» **REQUIRED WORK**: After finding the line with "none; stroke-linecap: round;" in the data below, set down exactly each line through the one with "#ffcf6e; stroke-width: 18", inclusive, and stop there.

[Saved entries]
Start of Block
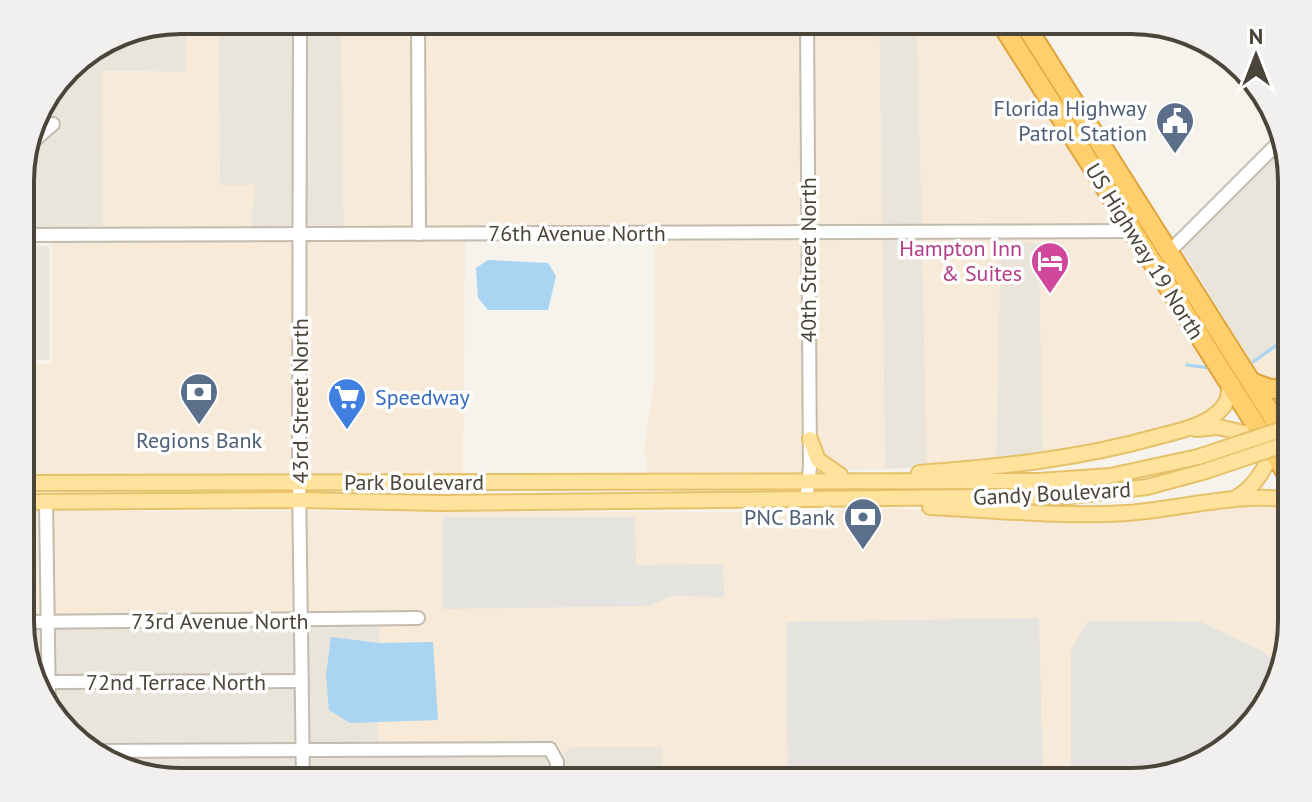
<svg xmlns="http://www.w3.org/2000/svg" width="1312" height="802" font-family="'PT Sans',sans-serif">
	<style>
		.residential { fill: #eae5da }
		.commercial { fill: #f7ead8 }
		.parking { fill: #e5e3e0 }
		.water { fill: #a9d4f2 }
		.lines { fill: none; stroke-linecap: round; stroke-linejoin: round }
		.stream { stroke: #a9d4f2; stroke-width: 3 }
		.minor-casing { stroke: #c2bbae; stroke-width: 16 }
		.major-casing { stroke: #e6c16a; stroke-width: 18 }
		.highway-casing { stroke: #e0a43c; stroke-width: 22 }
		.minor { stroke: #fff; stroke-width: 12 }
		.major { stroke: #ffe39c; stroke-width: 14 }
		.highway { stroke: #ffcf6e; stroke-width: 18 }
		.major-bridge-casing { stroke: #e6c16a; stroke-width: 18; stroke-linecap: butt }
		.major-bridge { stroke: #ffe39c; stroke-width: 14 }
		.labels { text-anchor: middle; dominant-baseline: central; stroke-width: 7; stroke-linejoin: round; paint-order: stroke }
		.service-label { font-size: 22px; fill: #4e5e75; stroke: #fff; text-anchor: end }
		.street-label { font-size: 22px; fill: #4b4439; stroke: #fff }
		.hotel-label { font-size: 22px; fill: #b23c85; stroke: #fff; text-anchor: end }
		.shop-label { font-size: 22px; fill: #366cbe; stroke: #fff; text-anchor: start }
		.rim { fill: none; stroke: #4b4439; stroke-width: 4 }
	</style>
	<rect width="100%" height="100%" fill="#f6f3ec"/>
	<g class="residential">
		<path d="M 181,20 L 296,20 L 297,229 L 251,229 L 220,186 L 218,23 L 186,24 L 187,72 L 102,71 L 103,230 L 21,230 L 21,160 L 25,147 L 39,142 L 59,125 L 54,118 L 29,135 L 37,109 L 74,60 L 120,32 Z"/>
		<path d="M 305,20 L 341,20 L 344,229 L 305,229 Z"/>
		<path d="M 879,20 L 917,20 L 922,227 L 882,227 Z"/>
		<path d="M 1284,144 L 1292,170 L 1292,333 L 1252,363 L 1180,247 Z"/>
		<path d="M 882,236 L 922,236 L 927,467 L 885,469 Z"/>
		<path d="M 1000,241 L 1039,242 L 1043,456 L 996,461 Z"/>
		<rect x="21" y="246" width="28" height="114"/>
		<path d="M 380,624 L 379,643 L 331,638 L 350,723 L 378,720 L 378,745 L 307,745 L 307,625 Z"/>
		<path d="M 298,626 L 298,677 L 53,677 L 53,627 Z"/>
		<path d="M 21,627 L 44,627 L 45,704 L 21,642 Z"/>
		<path d="M 298,686 L 298,745 L 83,746 L 53,717 L 53,687 Z"/>
		<path d="M 571,747 L 663,747 L 675,770 L 675,782 L 561,782 L 558,755 L 562,755 Z"/>
		<path d="M 298,755 L 298,782 L 180,782 L 94,756 Z"/>
		<path d="M 307,755 L 547,755 L 553,763 L 552,782 L 307,782 Z"/>
	</g>
	<g class="commercial">
		<path d="M 341,20 L 802,20 L 803,227 L 344,229 Z"/>
		<path d="M 811,20 L 879,20 L 882,227 L 811,227 Z"/>
		<path d="M 917,20 L 989,20 L 1056,119 L 1121,226 L 922,227 Z"/>
		<path d="M 218,23 L 220,185 L 255,185 L 251,229 L 103,229 L 102,71 L 186,72 L 186,24 Z"/>
		<path d="M 882,236 L 885,469 L 841,470 L 827,462 L 814,438 L 812,237 Z"/>
		<path d="M 922,236 L 1127,236 L 1222,391 L 1222,400 L 1215,408 L 1186,421 L 1077,451 L 1043,456 L 1039,243 L 1001,241 L 996,461 L 927,467 Z"/>
		<path d="M 654,237 L 803,237 L 806,466 L 803,475 L 647,476 L 647,460 L 644,450 L 654,383 Z"/>
		<path d="M 465,238 L 463,476 L 304,476 L 305,239 Z"/>
		<path d="M 297,239 L 295,476 L 21,478 L 21,364 L 48,364 L 52,360 L 52,247 L 49,242 L 21,242 L 21,240 Z"/>
		<path d="M 1292,333 L 1292,383 L 1263,381 L 1252,363 Z"/>
		<path d="M 1237,504 L 1288,505 L 1292,510 L 1292,631 L 1265,710 L 1211,761 L 1141,782 L 675,782 L 675,770 L 663,770 L 662,747 L 571,747 L 562,755 L 558,755 L 551,743 L 378,745 L 378,720 L 438,719 L 433,643 L 379,643 L 380,624 L 422,623 L 422,614 L 306,616 L 304,511 L 802,512 L 892,508 L 1077,519 L 1181,513 Z"/>
		<path d="M 21,511 L 42,511 L 44,617 L 21,618 Z"/>
		<path d="M 50,511 L 295,511 L 298,616 L 53,617 Z"/>
	</g>
	<g class="parking">
		<path d="M 443,517 L 635,517 L 636,565 L 723,564 L 724,597 L 671,596 L 650,606 L 443,609 Z"/>
		<path d="M 1039,618 L 1043,782 L 788,782 L 786,622 Z"/>
		<path d="M 1088,621 L 1201,622 L 1266,653 L 1279,670 L 1265,710 L 1211,761 L 1141,782 L 1071,782 L 1071,650 Z"/>
	</g>
	<g class="water">
		<path d="M 488,260 L 548,263 L 556,276 L 548,310 L 488,310 L 478,298 L 476,268 Z"/>
		<path d="M 331,637 L 379,643 L 433,642 L 438,720 L 350,723 L 329,710 L 326,675 Z"/>
	</g>
	<g class="lines">
		<g class="stream">
			<path d="M 1253,362 L 1292,334"/>
			<path d="M 1187,365 L 1210,368"/>
		</g>
		<g class="minor-casing">
			<g id="minor">
				<path d="M 300,20 L 299,482 L 303,782"/>
				<path d="M 418,20 L 419,234"/>
				<path d="M 27,141 L 37,138 L 53,124"/>
				<path d="M 21,235 L 1132,231"/>
				<path d="M 1169,252 L 1282,139"/>
				<path d="M 806,500 L 810,467 L 807,20"/>
				<path d="M 46,502 L 49,712"/>
				<path d="M 21,622 L 418,618"/>
				<path d="M 49,682 L 302,681"/>
				<path d="M 88,751 L 550,749 L 557,762 L 557,782"/>
			</g>
		</g>
		<g class="major-casing">
			<g id="major">
				<path d="M 1196,429 L 1218,427 L 1266,438"/>
				<path d="M 810,439 L 818,460 L 840,475"/>
				<path d="M 919,473 C 999,467 1078,459 1156,437 C 1178,431 1208,426 1223,407 C 1229,400 1229,393 1229,384"/>
				<path d="M 21,483 L 1039,481 L 1110,476 L 1198,457"/>
				<path d="M 1236,498 C 1257,485 1265,468 1275,445"/>
				<path d="M 21,502 L 300,500 L 440,503 L 1071,496 L 1147,487 L 1206,471"/>
				<path d="M 930,507 C 995,510 1061,517 1127,513 C 1175,510 1248,490 1292,501"/>
			</g>
		</g>
		<g class="highway-casing">
			<g id="highway">
				<path d="M 999,20 L 1292,482"/>
				<path d="M 1022,20 L 1292,447"/>
				<path d="M 1251,382 L 1270,389 L 1292,388"/>
				<path d="M 1284,443 L 1292,411"/>
			</g>
		</g>
		<use href="#minor" class="minor"/>
		<use href="#major" class="major"/>
		<use href="#highway" class="highway"/>
		<g class="major-bridge-casing">
			<g id="major-bridge">
				<path d="M 1198,457 L 1292,426"/>
				<path d="M 1206,471 L 1292,442"/>
			</g>
		</g>
		<use href="#major-bridge" class="major-bridge"/>
	</g>
	<defs>
		<g id="civic-pin" transform="scale(2)"><path d="M0 17L-7.5 6A9.5 9.5 0 1 1 7.5 6Z" fill="#5c6f8a" stroke="#fff"/><path d="M-.6-6.5H3V-4.5H.6V-3L4-1V1h2V6H-6V1h2V-1L-.6-3ZM-1.2 2.5V6h2.4V2.5Z" fill="#fff"/></g>
		<g id="hotel-pin" transform="scale(2)"><path d="M0 17L-7.5 6A9.5 9.5 0 1 1 7.5 6Z" fill="#d1479c" stroke="#fff"/><path d="M-6-4.5h1.5V1H6V5H4.5V3h-9V5H-6ZM-4 0a1.8 1.8 0 1 1 3.6 0ZM.5 0V-2.5h3Q6-2.5 6 0Z" fill="#fff"/></g>
		<g id="bank-pin" transform="scale(2)"><path d="M0 17L-7.5 6A9.5 9.5 0 1 1 7.5 6Z" fill="#5c6f8a" stroke="#fff"/><path d="M-6-4H6V4H-6ZM0-2.3a2.3 2.3 0 1 0 0 4.6a2.3 2.3 0 1 0 0-4.6Z" fill="#fff"/></g>
		<g id="supermarket-pin" transform="scale(2)"><path d="M0 17L-7.5 6A9.5 9.5 0 1 1 7.5 6Z" fill="#3f7fe0" stroke="#fff"/><path d="M-6-5.5h2.5l.6 2H6L4.5 2H-2.5L-4.4-4H-6ZM-1.5 3.2a1.3 1.3 0 1 0 .1 0ZM3 3.2a1.3 1.3 0 1 0 .1 0Z" fill="#fff"/></g>
	</defs>
	<g fill-rule="evenodd">
		<use href="#civic-pin" x="1175" y="121"/>
		<use href="#hotel-pin" x="1050" y="261"/>
		<use href="#bank-pin" x="199" y="392"/>
		<use href="#supermarket-pin" x="347" y="397"/>
		<use href="#bank-pin" x="863" y="517"/>
	</g>
	<g class="labels">
		<g class="service-label">
			<text x="1147" y="108">Florida Highway<tspan x="1147" dy="25">Patrol Station</tspan></text>
			<text x="199" y="440" text-anchor="middle">Regions Bank</text>
			<text x="835" y="517">PNC Bank</text>
		</g>
		<g class="street-label">
			<text x="577" y="233">76th Avenue North</text>
			<text transform="translate(1145 251) rotate(58)">US Highway 19 North</text>
			<text transform="translate(808 260) rotate(-90)">40th Street North</text>
			<text transform="translate(300 401) rotate(-90)">43rd Street North</text>
			<text x="414" y="482">Park Boulevard</text>
			<text transform="translate(1052 493) rotate(-3)">Gandy Boulevard</text>
			<text x="220" y="621">73rd Avenue North</text>
			<text x="176" y="682">72nd Terrace North</text>
		</g>
		<g class="hotel-label">
			<text x="1022" y="248">Hampton Inn<tspan x="1022" dy="25">&amp; Suites</tspan></text>
		</g>
		<g class="shop-label">
			<text x="375" y="397">Speedway</text>
		</g>
	</g>
	<path d="M0 0H1312V802H0ZM181 34H1131A147 147 0 0 1 1278 181V621A147 147 0 0 1 1131 768H181A147 147 0 0 1 34 621V181A147 147 0 0 1 181 34Z" fill="#f1f0ef" fill-rule="evenodd"/>
	<path class="rim" d="M181 34H1131A147 147 0 0 1 1278 181V621A147 147 0 0 1 1131 768H181A147 147 0 0 1 34 621V181A147 147 0 0 1 181 34Z"/>
	<g transform="translate(1256 56)" stroke="#ffffff" stroke-width="6" paint-order="stroke">
	<path d="M0-6L14 30L0 20L-14 30Z" fill="#4b4439"/>
	<text y="-12" font-size="22" font-weight="bold" text-anchor="middle" fill="#4b4439">N</text>
	</g>
</svg>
End of Block
» **ANSWER SPACE**:
		.lines { fill: none; stroke-linecap: round; stroke-linejoin: round }
		.stream { stroke: #a9d4f2; stroke-width: 3 }
		.minor-casing { stroke: #c2bbae; stroke-width: 16 }
		.major-casing { stroke: #e6c16a; stroke-width: 18 }
		.highway-casing { stroke: #e0a43c; stroke-width: 22 }
		.minor { stroke: #fff; stroke-width: 12 }
		.major { stroke: #ffe39c; stroke-width: 14 }
		.highway { stroke: #ffcf6e; stroke-width: 18 }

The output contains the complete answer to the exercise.